## [Usando as informações]
A - Responda às perguntas abaixo com base no texto sobre a cobrança de ICMS na energia solar, uma resposta por linha, com a mesma marcação:
(i) Em qual Suspensão de Tutela Provisória o ministro Alexandre de Moraes atendeu ao pedido do Estado do Piauí?
(ii) Que lei regula hoje o Sistema de Compensação de Energia Elétrica?
(iii) Que argumento o Estado do Piauí apresentou ao recorrer ao STF?
B - Reproduza o trecho do texto sobre a cobrança de ICMS na energia solar começando em "A cena é cada" e indo até "judicializou o caso.".
C - Prossiga com o texto sobre a cobrança de ICMS na energia solar a partir do ponto em que ele termina.

## [Texto de referência]
A cena é cada vez mais comum no Piauí e em todo o Brasil: famílias se juntam, fazem dívida no banco, parcelam em até dez anos e instalam placas de energia solar no telhado de casa, na pequena fazenda ou no comércio. A promessa é simples e poderosa: produzir a própria energia, pagar menos na conta de luz e ainda ajudar o meio ambiente. Mas, com a decisão do ministro Alexandre de Moraes que atendeu ao pedido do Estado do Piauí na Suspensão de Tutela Provisória 1.117, esse sonho ganhou um elemento que parece um contrassenso: o contribuinte passa a pagar mais caro por algo que ele mesmo produz. A decisão também beneficia o Governo de Goiás, que também judicializou o caso.
O caso começou quando o Tribunal de Justiça do Piauí deu uma liminar em ação direta de inconstitucionalidade proposta pelo Partido Progressista e aceita pelo aceita pelo Ministério Público. O objetivo era barrar a cobrança de ICMS sobre a energia elétrica excedente gerada por micro e minigeradores – os sistemas de energia solar instalados em casas, comércios e pequenas propriedades – no chamado Sistema de Compensação de Energia Elétrica, criado pela Aneel e hoje regulado pela Lei 14.300/2022. Na prática, essa energia que sobra durante o dia é injetada na rede e volta depois em forma de crédito. Para o TJ-PI, isso não é venda, não é negócio, é um empréstimo gratuito de energia, sem troca de dinheiro, e por isso não deveria ser cobrado ICMS. A corte estadual foi além: apontou que a cobrança viola princípios básicos do sistema tributário, como legalidade, tipicidade, capacidade contributiva, isonomia e segurança jurídica, além de desestimular uma fonte limpa de energia.
A liminar do TJ-PI, que ele suspendeu, tinha um recorte bem definido: impedir, de forma imediata, a cobrança de ICMS sobre a energia excedente gerada por micro e minigeradores e compensada no sistema de compensação de energia elétrica (SCEE), em linha com a posição dominante hoje na doutrina e na jurisprudência: essa energia excedente é tratada como um “empréstimo gratuito” à distribuidora, sem transferência de titularidade e sem operação mercantil, logo sem fato gerador do ICMS. O Tribunal piauiense baseou-se, inclusive, em princípios constitucionais como legalidade, tipicidade cerrada, capacidade contributiva, isonomia e segurança jurídica, além do impacto ambiental positivo da microgeração. Mas o Estado do Piauí recorreu ao STF, dizendo que seria perda milionária se não pudesse cobrar o imposto.

## [Dados disponíveis]
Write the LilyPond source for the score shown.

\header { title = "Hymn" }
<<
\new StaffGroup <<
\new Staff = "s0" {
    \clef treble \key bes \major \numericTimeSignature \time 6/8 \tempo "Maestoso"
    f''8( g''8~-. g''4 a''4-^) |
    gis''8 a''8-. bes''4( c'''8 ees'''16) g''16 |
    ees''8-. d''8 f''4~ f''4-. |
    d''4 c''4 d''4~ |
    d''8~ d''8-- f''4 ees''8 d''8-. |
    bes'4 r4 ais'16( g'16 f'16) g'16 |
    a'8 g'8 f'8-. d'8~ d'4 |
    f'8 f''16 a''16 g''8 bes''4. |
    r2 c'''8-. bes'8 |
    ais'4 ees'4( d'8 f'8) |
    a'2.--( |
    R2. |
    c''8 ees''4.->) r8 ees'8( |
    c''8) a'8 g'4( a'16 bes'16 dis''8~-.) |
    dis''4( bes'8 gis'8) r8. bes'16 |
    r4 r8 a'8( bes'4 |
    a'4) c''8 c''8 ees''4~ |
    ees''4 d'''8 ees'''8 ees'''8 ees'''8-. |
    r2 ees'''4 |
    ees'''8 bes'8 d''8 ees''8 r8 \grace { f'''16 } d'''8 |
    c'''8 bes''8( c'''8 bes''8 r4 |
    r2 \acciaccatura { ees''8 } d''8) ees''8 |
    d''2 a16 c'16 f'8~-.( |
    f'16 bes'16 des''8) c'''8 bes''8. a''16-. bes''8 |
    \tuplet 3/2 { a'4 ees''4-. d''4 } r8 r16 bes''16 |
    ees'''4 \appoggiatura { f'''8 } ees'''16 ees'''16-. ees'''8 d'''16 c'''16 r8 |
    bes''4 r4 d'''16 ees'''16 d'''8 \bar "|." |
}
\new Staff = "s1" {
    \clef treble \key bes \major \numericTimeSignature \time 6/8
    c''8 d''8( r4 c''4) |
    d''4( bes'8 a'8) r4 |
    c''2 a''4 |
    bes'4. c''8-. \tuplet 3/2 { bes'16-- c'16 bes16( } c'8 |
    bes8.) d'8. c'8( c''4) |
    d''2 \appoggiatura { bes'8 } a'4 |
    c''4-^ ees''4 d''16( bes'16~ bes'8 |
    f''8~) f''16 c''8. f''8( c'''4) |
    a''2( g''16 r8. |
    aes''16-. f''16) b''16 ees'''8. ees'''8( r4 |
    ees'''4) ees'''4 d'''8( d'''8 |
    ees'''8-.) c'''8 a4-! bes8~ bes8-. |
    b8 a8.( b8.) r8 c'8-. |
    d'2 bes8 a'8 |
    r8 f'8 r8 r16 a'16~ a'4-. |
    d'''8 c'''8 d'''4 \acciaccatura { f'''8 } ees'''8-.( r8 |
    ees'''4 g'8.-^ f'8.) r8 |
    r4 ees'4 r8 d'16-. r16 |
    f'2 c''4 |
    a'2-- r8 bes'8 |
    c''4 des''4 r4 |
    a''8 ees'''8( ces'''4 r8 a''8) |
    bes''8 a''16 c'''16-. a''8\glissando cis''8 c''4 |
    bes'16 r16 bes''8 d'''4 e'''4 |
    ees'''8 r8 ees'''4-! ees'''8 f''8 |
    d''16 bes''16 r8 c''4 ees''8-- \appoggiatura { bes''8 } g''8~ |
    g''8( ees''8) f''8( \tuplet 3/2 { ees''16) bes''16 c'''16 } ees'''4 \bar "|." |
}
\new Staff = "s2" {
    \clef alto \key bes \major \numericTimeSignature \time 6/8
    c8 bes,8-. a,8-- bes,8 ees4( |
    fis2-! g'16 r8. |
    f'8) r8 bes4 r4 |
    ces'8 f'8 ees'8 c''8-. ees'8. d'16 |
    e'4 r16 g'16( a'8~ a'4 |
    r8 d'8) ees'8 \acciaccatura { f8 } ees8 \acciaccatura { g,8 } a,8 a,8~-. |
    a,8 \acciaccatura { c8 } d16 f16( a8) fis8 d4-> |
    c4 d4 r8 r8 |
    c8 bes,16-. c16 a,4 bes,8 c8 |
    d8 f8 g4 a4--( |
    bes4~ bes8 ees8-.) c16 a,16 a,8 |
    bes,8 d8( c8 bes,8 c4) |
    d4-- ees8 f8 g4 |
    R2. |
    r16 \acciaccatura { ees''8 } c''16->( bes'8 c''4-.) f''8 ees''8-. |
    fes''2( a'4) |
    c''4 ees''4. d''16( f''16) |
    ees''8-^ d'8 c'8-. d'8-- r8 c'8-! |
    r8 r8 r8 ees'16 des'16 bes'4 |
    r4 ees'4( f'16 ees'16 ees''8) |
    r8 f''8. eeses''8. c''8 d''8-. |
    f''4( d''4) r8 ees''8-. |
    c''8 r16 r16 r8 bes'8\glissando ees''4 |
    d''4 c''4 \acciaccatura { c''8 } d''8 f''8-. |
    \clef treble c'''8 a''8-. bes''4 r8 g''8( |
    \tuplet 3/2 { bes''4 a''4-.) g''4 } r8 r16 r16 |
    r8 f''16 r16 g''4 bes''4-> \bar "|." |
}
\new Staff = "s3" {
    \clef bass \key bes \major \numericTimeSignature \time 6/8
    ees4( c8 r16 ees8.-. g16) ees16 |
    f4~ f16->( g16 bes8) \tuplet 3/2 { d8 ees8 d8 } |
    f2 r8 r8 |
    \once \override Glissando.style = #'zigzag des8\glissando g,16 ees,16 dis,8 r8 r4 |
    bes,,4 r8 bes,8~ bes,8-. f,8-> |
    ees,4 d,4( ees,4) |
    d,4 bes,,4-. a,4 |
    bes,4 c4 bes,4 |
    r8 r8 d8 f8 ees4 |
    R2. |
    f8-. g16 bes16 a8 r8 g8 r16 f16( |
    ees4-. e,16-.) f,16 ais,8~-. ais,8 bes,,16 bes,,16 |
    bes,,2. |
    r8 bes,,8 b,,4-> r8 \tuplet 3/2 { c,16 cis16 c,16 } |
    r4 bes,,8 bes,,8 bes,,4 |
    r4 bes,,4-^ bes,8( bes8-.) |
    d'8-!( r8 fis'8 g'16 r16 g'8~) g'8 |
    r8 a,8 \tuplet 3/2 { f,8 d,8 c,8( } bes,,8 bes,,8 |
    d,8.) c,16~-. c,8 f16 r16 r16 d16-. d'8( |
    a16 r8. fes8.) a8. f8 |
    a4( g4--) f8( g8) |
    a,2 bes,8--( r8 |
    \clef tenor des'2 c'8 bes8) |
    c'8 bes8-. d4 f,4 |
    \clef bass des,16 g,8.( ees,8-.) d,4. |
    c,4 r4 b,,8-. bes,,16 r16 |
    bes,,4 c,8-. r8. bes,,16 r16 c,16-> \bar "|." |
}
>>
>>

## [Conjunto de respostas]
A -
(i) Na Suspensão de Tutela Provisória 1.117.
(ii) A Lei 14.300/2022.
(iii) Alegou que teria uma perda milionária se não pudesse cobrar o imposto.

B -
A cena é cada vez mais comum no Piauí e em todo o Brasil: famílias se juntam, fazem dívida no banco, parcelam em até dez anos e instalam placas de energia solar no telhado de casa, na pequena fazenda ou no comércio. A promessa é simples e poderosa: produzir a própria energia, pagar menos na conta de luz e ainda ajudar o meio ambiente. Mas, com a decisão do ministro Alexandre de Moraes que atendeu ao pedido do Estado do Piauí na Suspensão de Tutela Provisória 1.117, esse sonho ganhou um elemento que parece um contrassenso: o contribuinte passa a pagar mais caro por algo que ele mesmo produz. A decisão também beneficia o Governo de Goiás, que também judicializou o caso.

C -
Moraes, porém, não revisita esse mérito tributário de forma profunda na decisão; ele parte de uma premissa típica da via da suspensão de liminar: o exame é concentrado na grave lesão à ordem e à economia públicas, não na correção ou incorreção da interpretação do TJ-PI sobre ICMS. O Estado do Piauí alega uma perda estimada de R$ 3 milhões por mês, com impacto de mais de R$ 31 milhões em 2025 e um potencial de R$ 175 milhões ao considerar créditos já constituídos. O ministro acolhe essa narrativa e a ancora em precedentes do STF que admitem suspensão de decisões judiciais quando a arrecadação de ICMS sofre abalo relevante – em especial nos casos de energia, telecomunicações e combustíveis.
Na prática, esta decisão tem efeito direto no bolso de quem investiu para produzir sua própria energia e recoloca o contribuinte numa posição que parece, no mínimo, paradoxal: o cidadão compra o equipamento, assume o risco, produz a energia, “empresta” o excedente à rede e ainda assim vê esse fluxo ser tratado como operação tributável, ou seja, vai pagar mais caro. E esta é uma situação em todo o país. Outros estados também cobram ICMS sobre a energia excedente de quem tem placas solares, apesar de isenções parciais. Entre eles estão São Paulo, Bahia, Ceará, Rio de Janeiro, Paraná, Goiás e outros. A briga é nacional e, por isso, o STF está sendo chamado para dar a palavra final.